Saved entries:

Start of Block

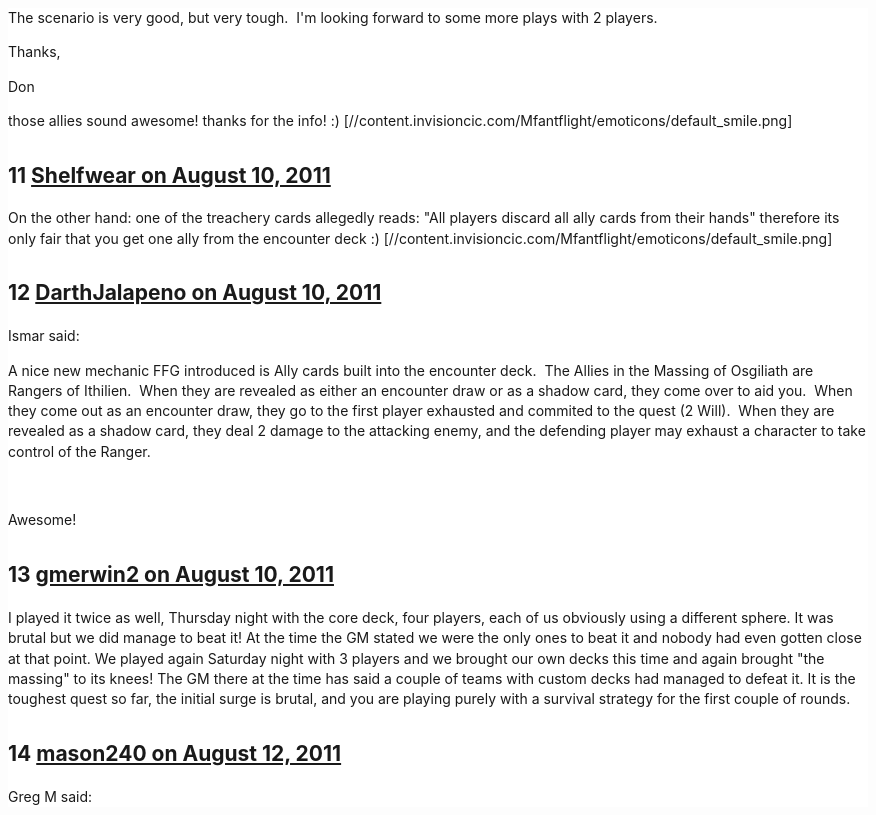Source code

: The scenario is very good, but very tough.  I'm looking forward to some more plays with 2 players.

Thanks,

Don



those allies sound awesome! thanks for the info! :) [//content.invisioncic.com/Mfantflight/emoticons/default_smile.png]

## 11 [Shelfwear on August 10, 2011](https://community.fantasyflightgames.com/topic/50975-massing-at-osgiliath-is-flippin-brutal/?do=findComment&comment=512246)

On the other hand: one of the treachery cards allegedly reads: "All players discard all ally cards from their hands" therefore its only fair that you get one ally from the encounter deck :) [//content.invisioncic.com/Mfantflight/emoticons/default_smile.png]

## 12 [DarthJalapeno on August 10, 2011](https://community.fantasyflightgames.com/topic/50975-massing-at-osgiliath-is-flippin-brutal/?do=findComment&comment=512309)

Ismar said:

A nice new mechanic FFG introduced is Ally cards built into the encounter deck.  The Allies in the Massing of Osgiliath are Rangers of Ithilien.  When they are revealed as either an encounter draw or as a shadow card, they come over to aid you.  When they come out as an encounter draw, they go to the first player exhausted and commited to the quest (2 Will).  When they are revealed as a shadow card, they deal 2 damage to the attacking enemy, and the defending player may exhaust a character to take control of the Ranger.



 

Awesome!

## 13 [gmerwin2 on August 10, 2011](https://community.fantasyflightgames.com/topic/50975-massing-at-osgiliath-is-flippin-brutal/?do=findComment&comment=512464)

I played it twice as well, Thursday night with the core deck, four players, each of us obviously using a different sphere. It was brutal but we did manage to beat it! At the time the GM stated we were the only ones to beat it and nobody had even gotten close at that point. We played again Saturday night with 3 players and we brought our own decks this time and again brought "the massing" to its knees! The GM there at the time has said a couple of teams with custom decks had managed to defeat it. It is the toughest quest so far, the initial surge is brutal, and you are playing purely with a survival strategy for the first couple of rounds.

## 14 [mason240 on August 12, 2011](https://community.fantasyflightgames.com/topic/50975-massing-at-osgiliath-is-flippin-brutal/?do=findComment&comment=513340)

Greg M said:
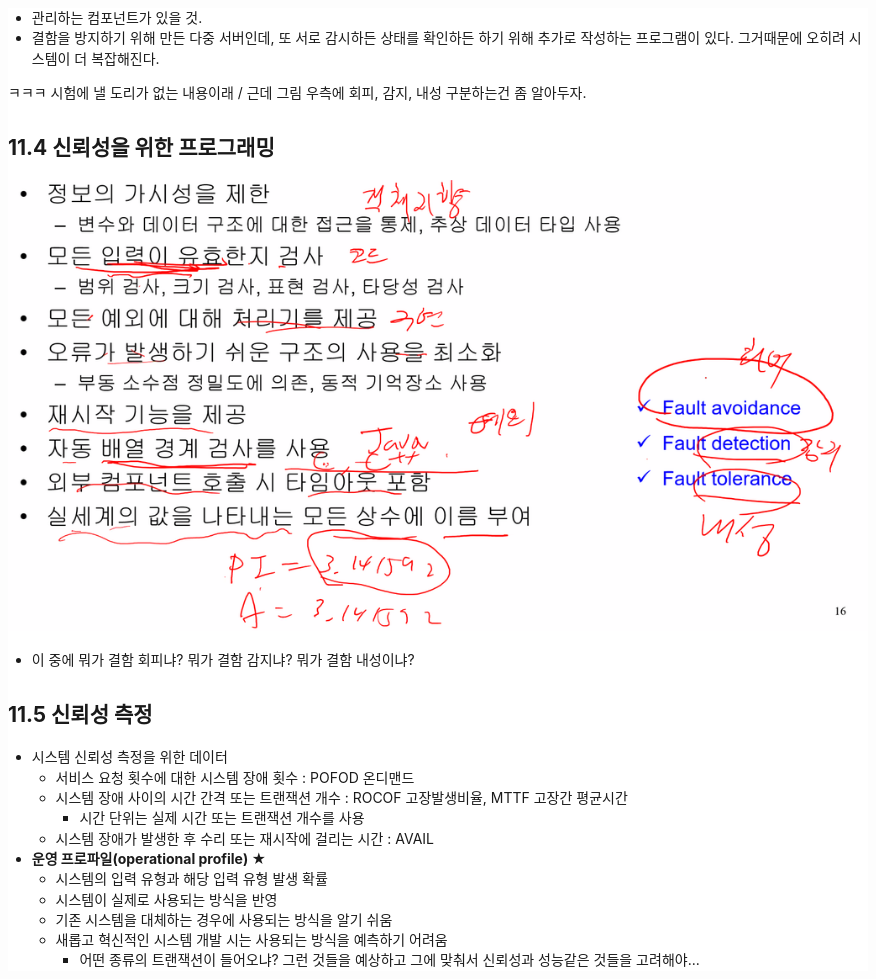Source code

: * 관리하는 컴포넌트가 있을 것.
* 결함을 방지하기 위해 만든 다중 서버인데, 또 서로 감시하든 상태를 확인하든 하기 위해 추가로 작성하는 프로그램이 있다. 그거때문에 오히려 시스템이 더 복잡해진다.



ㅋㅋㅋ 시험에 낼 도리가 없는 내용이래 / 근데 그림 우측에 회피, 감지, 내성 구분하는건 좀 알아두자.

## 11.4 신뢰성을 위한 프로그래밍

![image-20220511095340179](imgs/image-20220511095340179.png)

* 이 중에 뭐가 결함 회피냐? 뭐가 결함 감지냐? 뭐가 결함 내성이냐?



## 11.5 신뢰성 측정

* 시스템 신뢰성 측정을 위한 데이터
  * 서비스 요청 횟수에 대한 시스템 장애 횟수 : POFOD 온디맨드
  * 시스템 장애 사이의 시간 간격 또는 트랜잭션 개수 : ROCOF 고장발생비율, MTTF 고장간 평균시간
    * 시간 단위는 실제 시간 또는 트랜잭션 개수를 사용
  * 시스템 장애가 발생한 후 수리 또는 재시작에 걸리는 시간 : AVAIL
* **운영 프로파일(operational profile) ★**
  * 시스템의 입력 유형과 해당 입력 유형 발생 확률
  * 시스템이 실제로 사용되는 방식을 반영
  * 기존 시스템을 대체하는 경우에 사용되는 방식을 알기 쉬움
  * 새롭고 혁신적인 시스템 개발 시는 사용되는 방식을 예측하기 어려움
    * 어떤 종류의 트랜잭션이 들어오냐? 그런 것들을 예상하고 그에 맞춰서 신뢰성과 성능같은 것들을 고려해야...



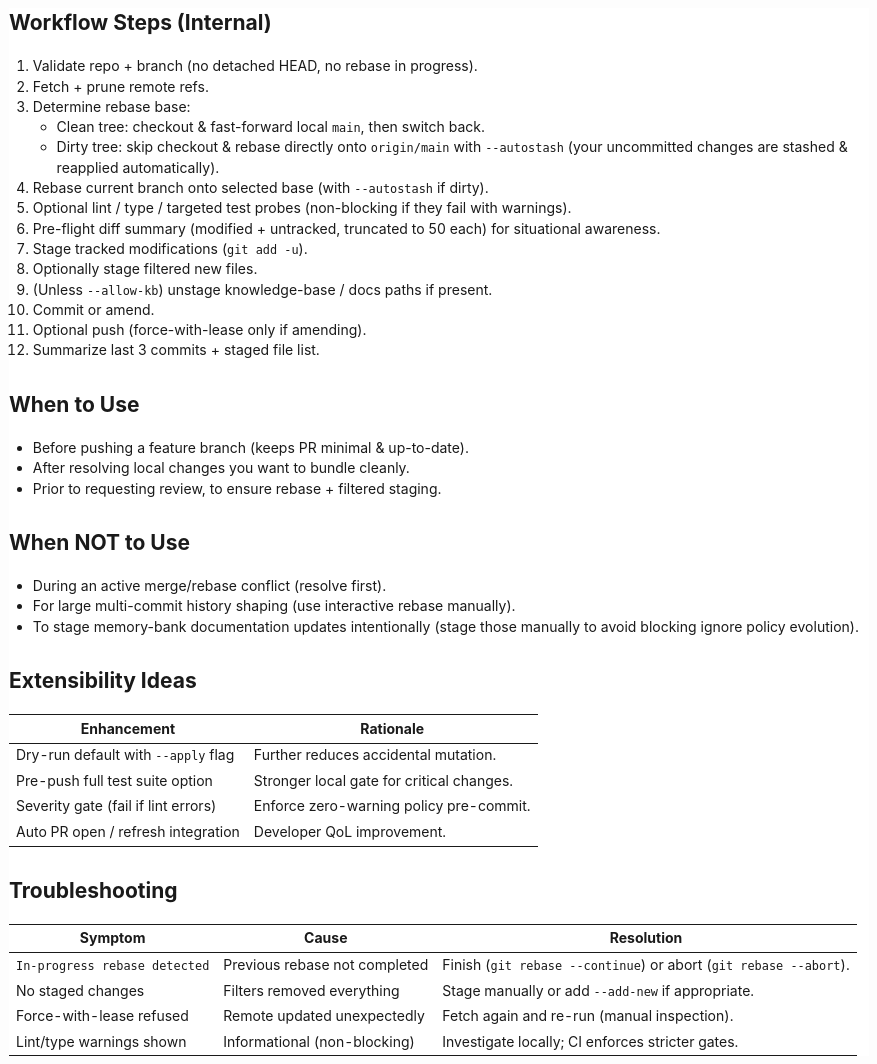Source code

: ## Workflow Steps (Internal)

1. Validate repo + branch (no detached HEAD, no rebase in progress).
2. Fetch + prune remote refs.
3. Determine rebase base:
   - Clean tree: checkout & fast-forward local `main`, then switch back.
   - Dirty tree: skip checkout & rebase directly onto `origin/main` with `--autostash` (your
     uncommitted changes are stashed & reapplied automatically).
4. Rebase current branch onto selected base (with `--autostash` if dirty).
5. Optional lint / type / targeted test probes (non-blocking if they fail with warnings).
6. Pre-flight diff summary (modified + untracked, truncated to 50 each) for situational awareness.
7. Stage tracked modifications (`git add -u`).
8. Optionally stage filtered new files.
9. (Unless `--allow-kb`) unstage knowledge-base / docs paths if present.
10. Commit or amend.
11. Optional push (force-with-lease only if amending).
12. Summarize last 3 commits + staged file list.

## When to Use

- Before pushing a feature branch (keeps PR minimal & up-to-date).
- After resolving local changes you want to bundle cleanly.
- Prior to requesting review, to ensure rebase + filtered staging.

## When NOT to Use

- During an active merge/rebase conflict (resolve first).
- For large multi-commit history shaping (use interactive rebase manually).
- To stage memory-bank documentation updates intentionally (stage those manually to avoid blocking
  ignore policy evolution).

## Extensibility Ideas

| Enhancement                         | Rationale                                 |
| ----------------------------------- | ----------------------------------------- |
| Dry-run default with `--apply` flag | Further reduces accidental mutation.      |
| Pre-push full test suite option     | Stronger local gate for critical changes. |
| Severity gate (fail if lint errors) | Enforce zero-warning policy pre-commit.   |
| Auto PR open / refresh integration  | Developer QoL improvement.                |

## Troubleshooting

| Symptom                       | Cause                         | Resolution                                                        |
| ----------------------------- | ----------------------------- | ----------------------------------------------------------------- |
| `In-progress rebase detected` | Previous rebase not completed | Finish (`git rebase --continue`) or abort (`git rebase --abort`). |
| No staged changes             | Filters removed everything    | Stage manually or add `--add-new` if appropriate.                 |
| Force-with-lease refused      | Remote updated unexpectedly   | Fetch again and re-run (manual inspection).                       |
| Lint/type warnings shown      | Informational (non-blocking)  | Investigate locally; CI enforces stricter gates.                  |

End of Block

REQUEST: Lines from the one above containing "ㅋㅋㅋ 시험에 낼 도리가" down to the one containing "4. Rebase current" should be transcribed exactly, with both ends kept and no pictures.

REPLY:
ㅋㅋㅋ 시험에 낼 도리가 없는 내용이래 / 근데 그림 우측에 회피, 감지, 내성 구분하는건 좀 알아두자.

## 11.4 신뢰성을 위한 프로그래밍

![image-20220511095340179](imgs/image-20220511095340179.png)

* 이 중에 뭐가 결함 회피냐? 뭐가 결함 감지냐? 뭐가 결함 내성이냐?



## 11.5 신뢰성 측정

* 시스템 신뢰성 측정을 위한 데이터
  * 서비스 요청 횟수에 대한 시스템 장애 횟수 : POFOD 온디맨드
  * 시스템 장애 사이의 시간 간격 또는 트랜잭션 개수 : ROCOF 고장발생비율, MTTF 고장간 평균시간
    * 시간 단위는 실제 시간 또는 트랜잭션 개수를 사용
  * 시스템 장애가 발생한 후 수리 또는 재시작에 걸리는 시간 : AVAIL
* **운영 프로파일(operational profile) ★**
  * 시스템의 입력 유형과 해당 입력 유형 발생 확률
  * 시스템이 실제로 사용되는 방식을 반영
  * 기존 시스템을 대체하는 경우에 사용되는 방식을 알기 쉬움
  * 새롭고 혁신적인 시스템 개발 시는 사용되는 방식을 예측하기 어려움
    * 어떤 종류의 트랜잭션이 들어오냐? 그런 것들을 예상하고 그에 맞춰서 신뢰성과 성능같은 것들을 고려해야...



Source code

: ## Workflow Steps (Internal)

1. Validate repo + branch (no detached HEAD, no rebase in progress).
2. Fetch + prune remote refs.
3. Determine rebase base:
   - Clean tree: checkout & fast-forward local `main`, then switch back.
   - Dirty tree: skip checkout & rebase directly onto `origin/main` with `--autostash` (your
     uncommitted changes are stashed & reapplied automatically).
4. Rebase current branch onto selected base (with `--autostash` if dirty).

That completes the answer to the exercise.